On Tuesday, President Biden met Republican Speaker Kevin McCarthy to resume the high-stakes negotiation on what is known as the U.S. debt ceiling.
There are dire predictions of global financial chaos if US Congress can’t agree on a deal.
What is the Debt Ceiling?
The US debt ceiling refers to the statutory limit set by Congress on the total amount of debt that the US government can issue.
Essentially, it puts a cap on the amount of money the government can borrow to fund its operations and meet its financial obligations, including paying for expenses such as federal employee compensation, Social Security, Medicare, military/defense spending, as well as interest on the national debt and tax refunds.
Every so often, US Congress votes to raise or suspend the ceiling so it can borrow more.
The federal debt ceiling was last increased in December 2021, by $2.5 trillion, to roughly $31.4 trillion. That limit was reached in mid-January. Since, the Treasury Department said it has taken “extraordinary measures” to avoid falling into default on their debt, though Treasury Secretary Janet Yellen warned that without more borrowing, the US will not have enough money to meet all of its financial obligations as soon as June 1.
Usually, it’s a formality for Congress to raise the limit as needed, but this time there is disagreement on the terms.
This year, Republicans have vowed to increase the debt ceiling so long as it’s suggested spending cuts are enacted. President Biden, however, wants to see an increase in the debt ceiling separate from any budgetary changes.

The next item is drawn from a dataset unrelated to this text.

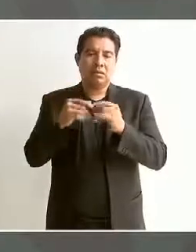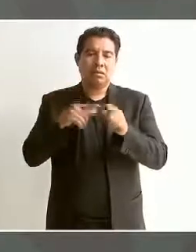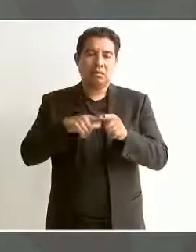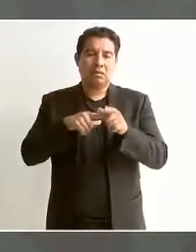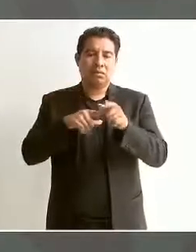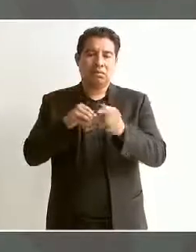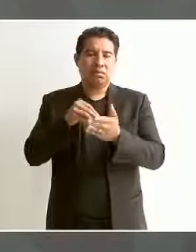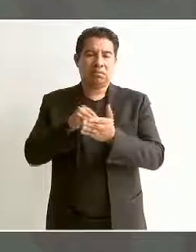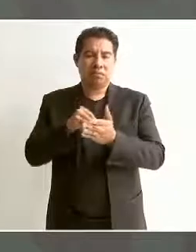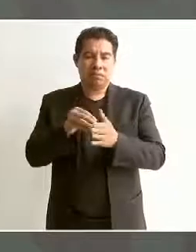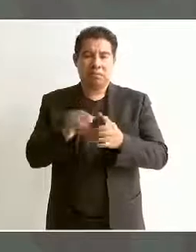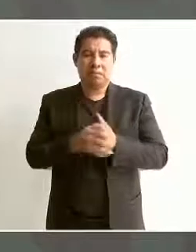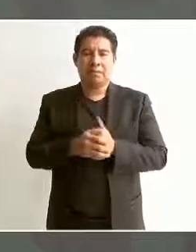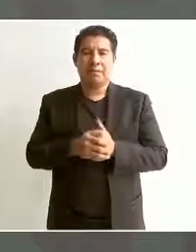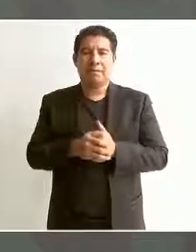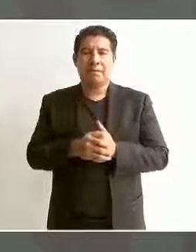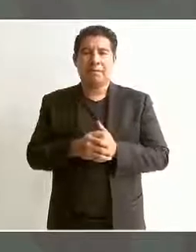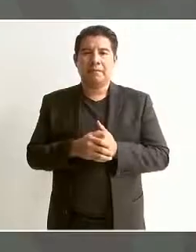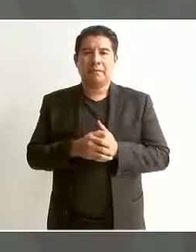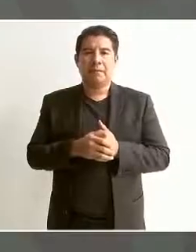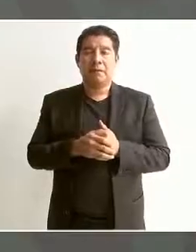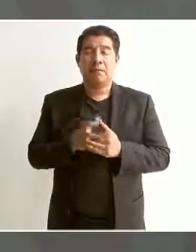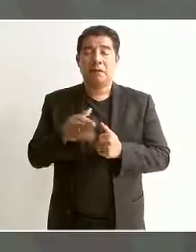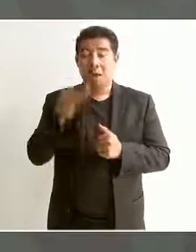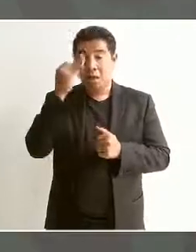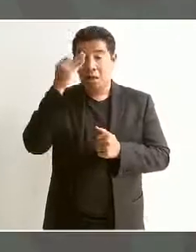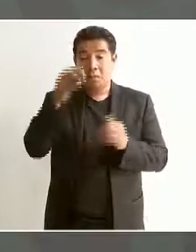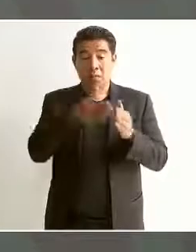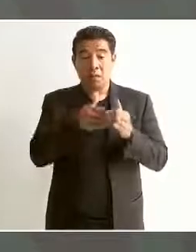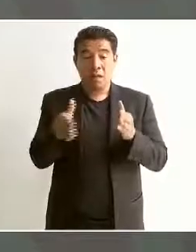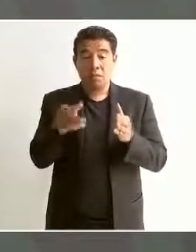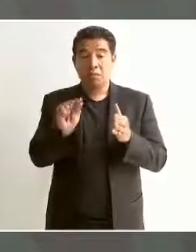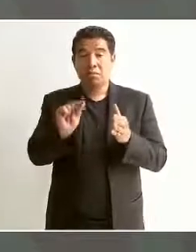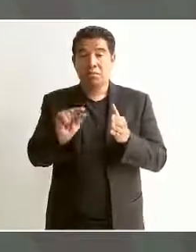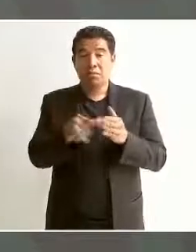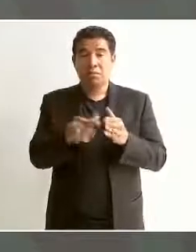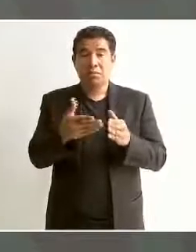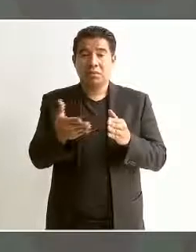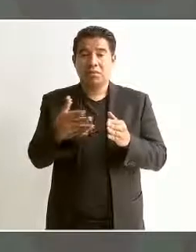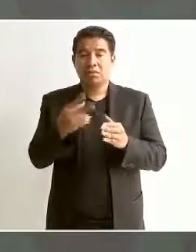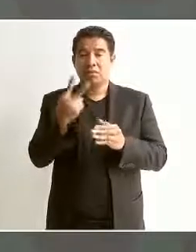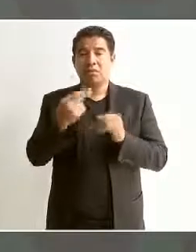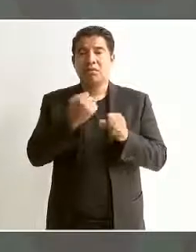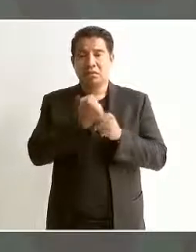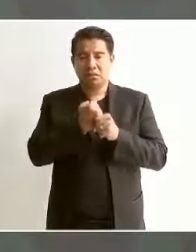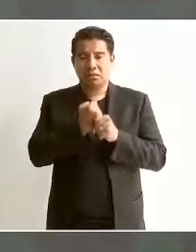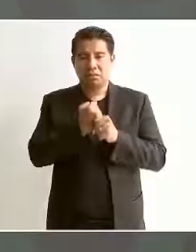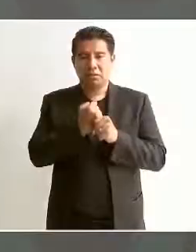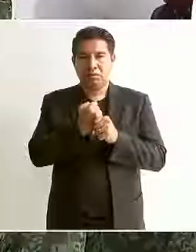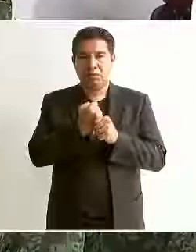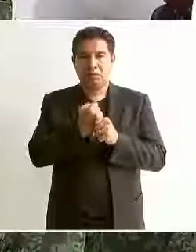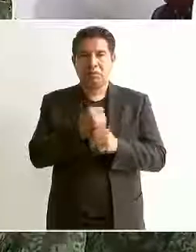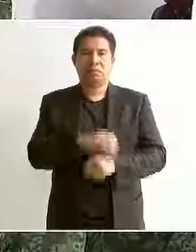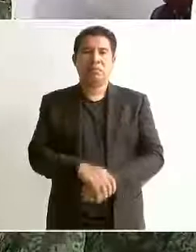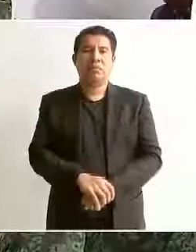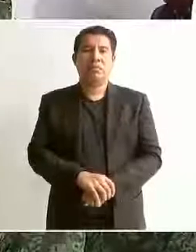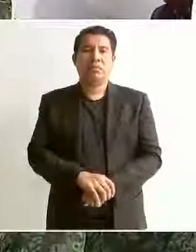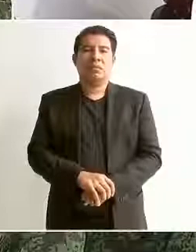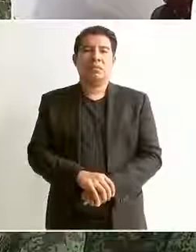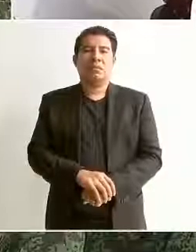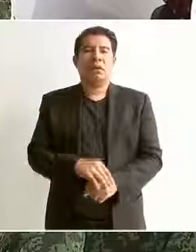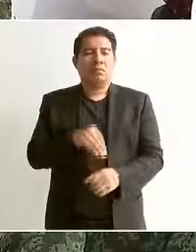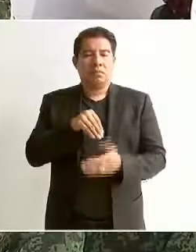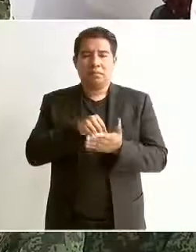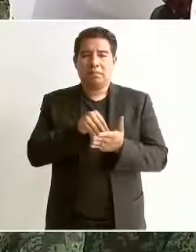a pesar de tener poco tiempo, un poco más de dos años, ya tiene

What Happens If the Debt Ceiling Isn’t Raised?
It’s not entirely clear what would happen if the debt ceiling isn’t raised, because it’s never happened before, but it’s fair to say it would cause major economic damage.
- The government would no longer be able to pay the salaries of federal and military employees, as well as veterans’ benefits.
- Social Security and Medicare — of which 66 million Americans rely on — would stop.
- Companies and charities that count on the government funds would be in peril.
- The US would not be able to invest in future projects.
In addition, if the government stops making interest payments on its debt, the US would be in default. This happened briefly in 1979, which the Treasury blamed on an accidental check processing issue, but an intentional default would shock the financial system.